A new Washington Post-Pew Research Center Poll, here, on the recent failure of gun legislation, casts broader light on the political polarization that began in the 1980s and has increasingly characterized American democracy ever since. In sorting out the causes of this polarization, a major question is whether polarization in Congress distorts the much more centrist preferences of the broader public or whether Congressional polarization reflects a polarized public.
A common perception is that a large majority of the public support gun legislation of the sort that recently failed, which would suggest the polarization in Congress is a distortion of “public opinion.” The most provocative finding of this new poll, in contrast, is that, of those “very closely” following the legislation process, the split was virtually even regarding whether they were pleased or not that the legislation had failed: 48 percent said they were angry/disappointed, and 47 percent were relieved or happy. Democracies tend to respond to the most politically engaged citizens. These data suggest support for the view that polarization in Congress, on this issue at least, reflects polarization among the engaged electorate.

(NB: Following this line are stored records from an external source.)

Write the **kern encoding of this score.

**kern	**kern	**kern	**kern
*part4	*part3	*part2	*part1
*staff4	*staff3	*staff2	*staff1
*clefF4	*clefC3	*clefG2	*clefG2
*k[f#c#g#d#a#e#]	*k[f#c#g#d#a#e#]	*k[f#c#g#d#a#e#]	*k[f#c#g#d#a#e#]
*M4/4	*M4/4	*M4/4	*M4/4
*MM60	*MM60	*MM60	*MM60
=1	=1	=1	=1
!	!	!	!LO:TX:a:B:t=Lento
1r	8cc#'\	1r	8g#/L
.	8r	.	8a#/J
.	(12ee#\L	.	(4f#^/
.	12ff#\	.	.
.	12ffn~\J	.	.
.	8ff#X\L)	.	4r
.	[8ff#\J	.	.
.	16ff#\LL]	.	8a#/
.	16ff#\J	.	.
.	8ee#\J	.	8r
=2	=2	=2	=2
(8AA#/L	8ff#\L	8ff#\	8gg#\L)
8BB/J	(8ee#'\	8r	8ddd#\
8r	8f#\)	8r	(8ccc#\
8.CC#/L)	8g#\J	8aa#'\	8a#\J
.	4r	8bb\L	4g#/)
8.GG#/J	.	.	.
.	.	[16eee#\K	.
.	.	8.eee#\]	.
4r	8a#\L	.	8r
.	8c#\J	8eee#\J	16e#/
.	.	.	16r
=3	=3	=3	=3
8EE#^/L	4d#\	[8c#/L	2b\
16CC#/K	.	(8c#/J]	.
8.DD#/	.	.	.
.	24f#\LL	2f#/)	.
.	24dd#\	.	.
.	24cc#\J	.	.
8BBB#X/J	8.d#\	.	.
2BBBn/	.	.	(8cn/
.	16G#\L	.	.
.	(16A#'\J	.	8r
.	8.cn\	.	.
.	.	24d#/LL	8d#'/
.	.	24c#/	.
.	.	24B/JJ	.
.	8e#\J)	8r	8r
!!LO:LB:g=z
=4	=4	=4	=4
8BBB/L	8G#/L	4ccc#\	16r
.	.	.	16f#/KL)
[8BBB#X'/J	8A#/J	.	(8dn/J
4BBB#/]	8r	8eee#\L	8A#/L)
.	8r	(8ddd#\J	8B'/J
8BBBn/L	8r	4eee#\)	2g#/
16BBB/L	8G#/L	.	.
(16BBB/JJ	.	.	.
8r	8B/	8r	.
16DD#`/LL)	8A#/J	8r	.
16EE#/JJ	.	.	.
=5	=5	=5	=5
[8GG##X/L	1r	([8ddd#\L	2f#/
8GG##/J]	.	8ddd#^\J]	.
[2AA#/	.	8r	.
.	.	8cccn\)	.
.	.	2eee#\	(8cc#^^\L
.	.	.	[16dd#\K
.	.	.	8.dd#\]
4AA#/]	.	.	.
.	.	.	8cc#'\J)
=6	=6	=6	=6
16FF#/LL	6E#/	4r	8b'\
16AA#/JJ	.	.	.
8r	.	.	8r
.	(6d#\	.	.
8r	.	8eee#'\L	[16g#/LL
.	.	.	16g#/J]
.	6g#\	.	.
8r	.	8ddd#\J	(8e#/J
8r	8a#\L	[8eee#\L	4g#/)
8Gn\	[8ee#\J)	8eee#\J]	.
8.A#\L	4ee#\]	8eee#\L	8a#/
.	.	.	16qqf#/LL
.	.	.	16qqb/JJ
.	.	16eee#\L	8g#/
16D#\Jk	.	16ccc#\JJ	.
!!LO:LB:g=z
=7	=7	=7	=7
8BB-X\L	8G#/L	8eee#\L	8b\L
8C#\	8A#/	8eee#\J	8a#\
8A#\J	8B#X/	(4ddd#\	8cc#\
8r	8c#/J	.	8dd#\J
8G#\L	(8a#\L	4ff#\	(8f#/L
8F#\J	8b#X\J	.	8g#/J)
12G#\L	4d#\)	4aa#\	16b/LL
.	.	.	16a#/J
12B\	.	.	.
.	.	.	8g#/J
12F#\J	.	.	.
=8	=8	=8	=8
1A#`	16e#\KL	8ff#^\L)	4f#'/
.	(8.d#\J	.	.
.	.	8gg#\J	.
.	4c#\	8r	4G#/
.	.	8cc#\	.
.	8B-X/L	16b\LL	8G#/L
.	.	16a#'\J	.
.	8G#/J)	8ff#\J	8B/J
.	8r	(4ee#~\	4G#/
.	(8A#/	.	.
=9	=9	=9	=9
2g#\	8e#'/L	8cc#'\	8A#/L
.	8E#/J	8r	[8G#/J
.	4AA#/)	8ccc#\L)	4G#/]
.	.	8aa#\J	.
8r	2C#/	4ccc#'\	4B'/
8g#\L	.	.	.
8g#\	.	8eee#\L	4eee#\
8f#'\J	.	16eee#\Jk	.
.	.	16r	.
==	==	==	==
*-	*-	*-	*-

This result is also in line with some of best recent empirical work on polarization more generally. In the mid-2000s, Morris Fiorina and others published a book, Culture War? The Myth of a Polarized America, which argued that Americans were generally less partisan and more centrist than members of Congress. More recently, though, Alan Abramowitz concluded in The Disappearing Center that the more people care about and engage in political activity (such as voting), the more polarized they become; with increased political participation comes increased polarization. This new poll data on gun legislation appears to further support that view. If so, Congressional polarization is not a distortion of what the most politically engaged Americans believe, but a reflection of those beliefs.